Передохнув, увлеченно принялся рассказывать еще о двух таличанах, Ситанове и Одинцове Павле, тоже учениках, с которыми вместе работал у Салабанова. С Одинцовым сошелся особенно близко, тот был почти ровесник, очень похожий судьбой, — лет с восьми тоже мыкался по чужим людям. Был он талантливый рисовальщик, карикатурист. После вышел из него мастер хороший, но ненадолго хватило, годам к тридцати начал пить…
— Он мне письма писал. Потом я встретил его в Москве, на Хитровом рынке, уже босяком. А после услышал, что умер в тифе. — И — заключил: — Хорошие были люди! Только жизнь-то была анафемски плоха, невыносимо скучна и их недостойна…
— И у нас вон в селе тоже прежде… Сколько разных людей пропало, сколько спилось! — горячо подхватил Доляков. — В человеке бурлит молодой талант, он рвется куда-то, а не находит в себе духовного наслаждения в работе и начинает пить… А вы-то уж знаете, что такое искусство!
Куря одну за другой сигареты, пуская дым из широких ноздрей, словно процеживая, Горький раскашлялся вдруг, хватаясь руками за впалую грудь, бухающими глухими звуками. Шея его цвета старого дерева, в частой сетке морщин, покраснела, будто нажгли крапивой, лицо налилось бурой кровью. Кашлял долго и трудно, тряся указательным пальцем: дескать, подождите, сейчас пройдет…
Долго отдыхивался, вытирал пальцем слезы, уставя в пол измученные глаза. Только теперь стало видно, как тяжело он был болен. Когда отдышался, в глазах пропала усталость, снова они налились синевой, горячей, насквозь просвечивающей.
— А неприятным и самым страшным в учебе для меня было знаете что? — спросил он, хитро прищуриваясь. — Это когда надо было яйца расчинять для красок. Надо сначала яйцо расколоть… осторожно так, сверху, белок слить в одну, желток же в другую чашку. А перед тем покатать желток на ладонях — из ладони в ладонь, освободить от остатков белка и не разлить при этом желток, в тоненькой пленочке сохранить, — ну, это вы лучше знаете сами!.. И вот я то портил желток, разливал его в яйце, то вдруг сливал белок в чашку с желтком и портил этим все желтки, что успевал отделить. А за это — били…

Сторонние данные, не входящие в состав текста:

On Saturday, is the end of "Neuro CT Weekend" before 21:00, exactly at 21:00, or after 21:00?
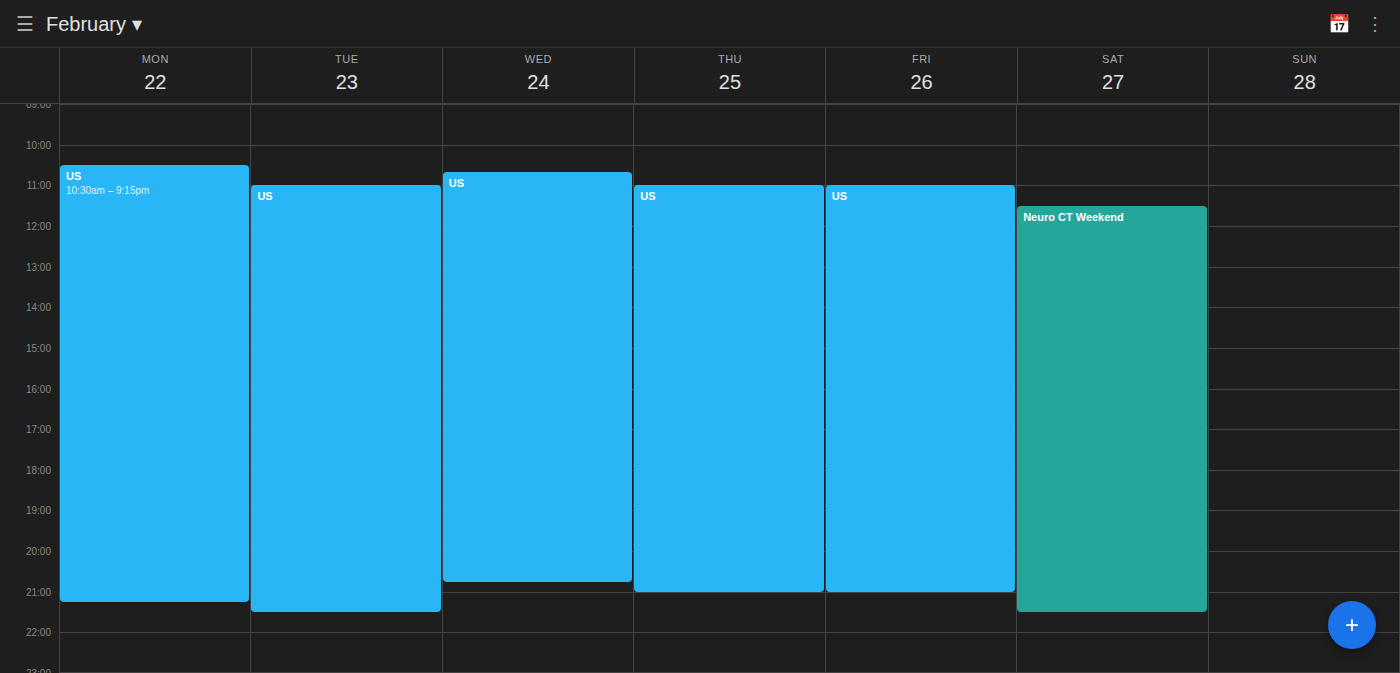
21:30 -- after 21:00, 30 minutes below the 21:00 line.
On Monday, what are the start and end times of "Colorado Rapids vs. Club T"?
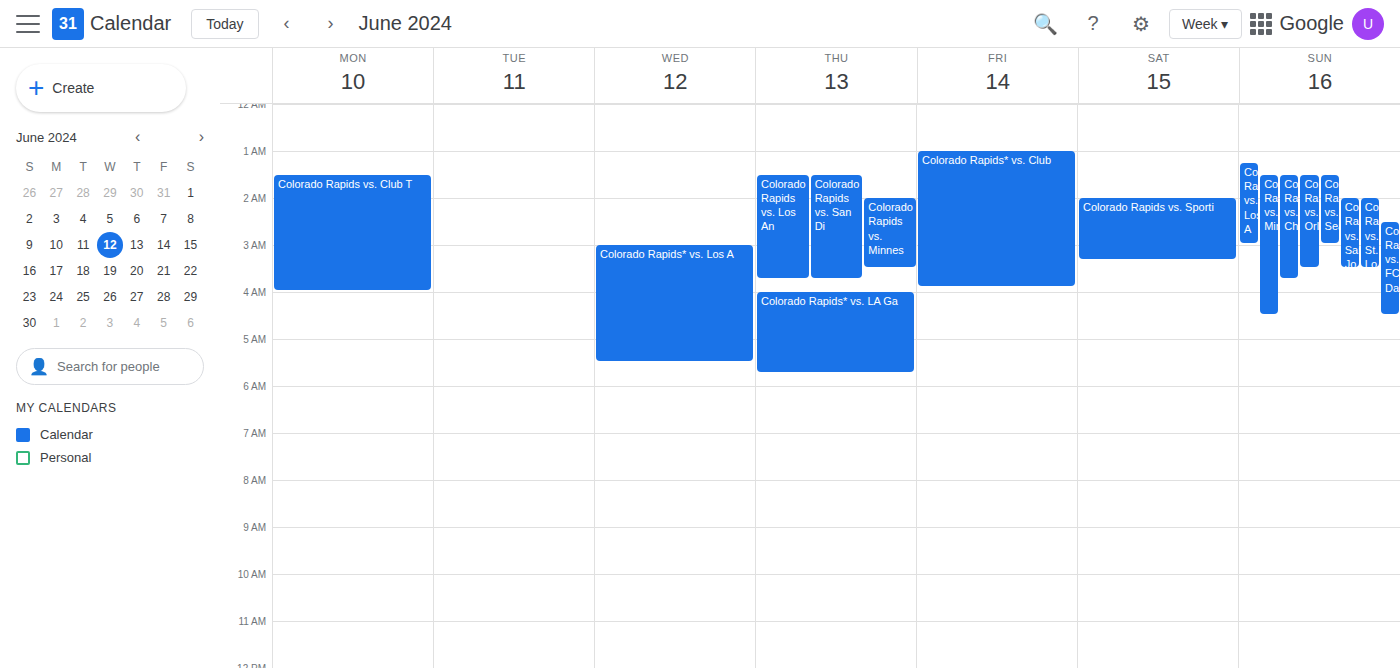
1:30 AM to 4:00 AM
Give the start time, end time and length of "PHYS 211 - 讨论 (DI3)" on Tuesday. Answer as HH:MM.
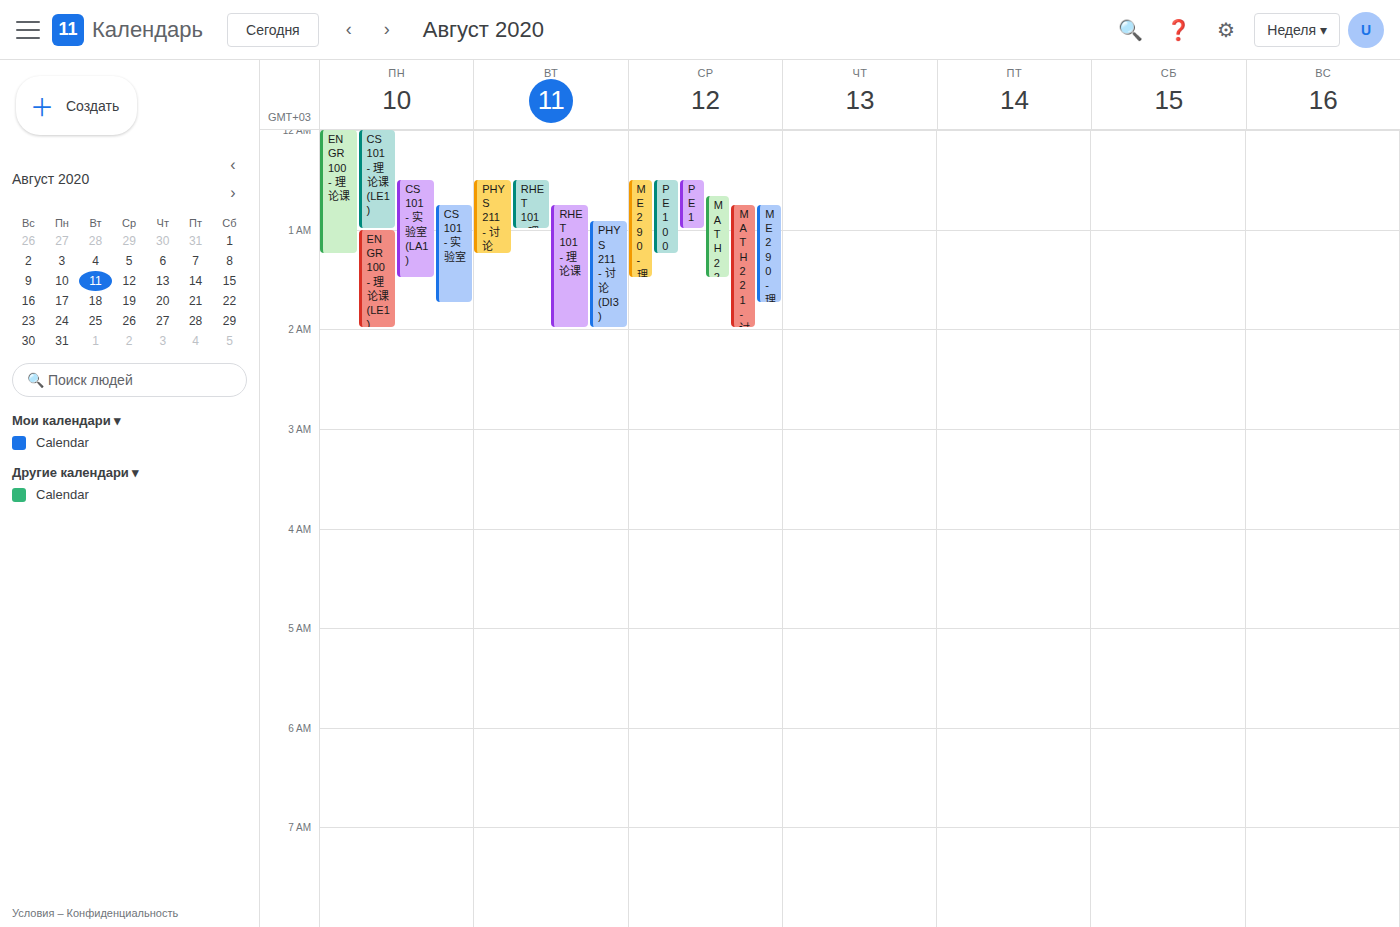
00:55 to 02:00, 1 hour 5 minutes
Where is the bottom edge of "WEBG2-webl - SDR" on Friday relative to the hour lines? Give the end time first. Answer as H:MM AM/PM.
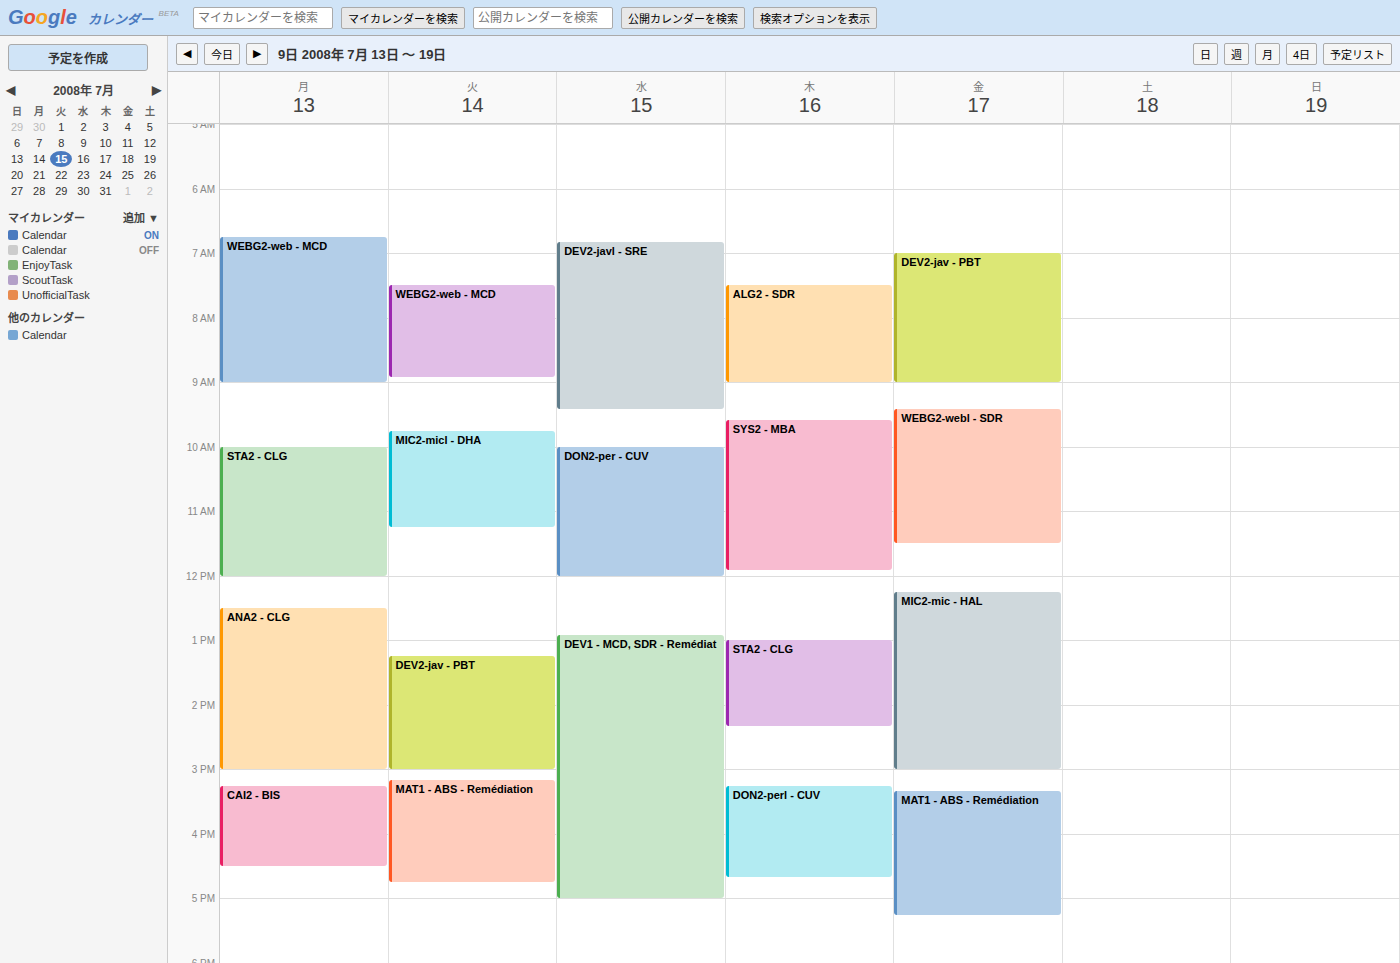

Он пристроил в мундштук новую сигарету, снова полез в карман за платком, вытер усы.
Рассказывая, он иногда щурил глаза, приподнимал нависавшие брови. Или рассматривал свои крупные руки, словно искал на них что-то, может быть, следы своего тяжелого опыта. Или лепил ладонями в воздухе, создавая живую картину.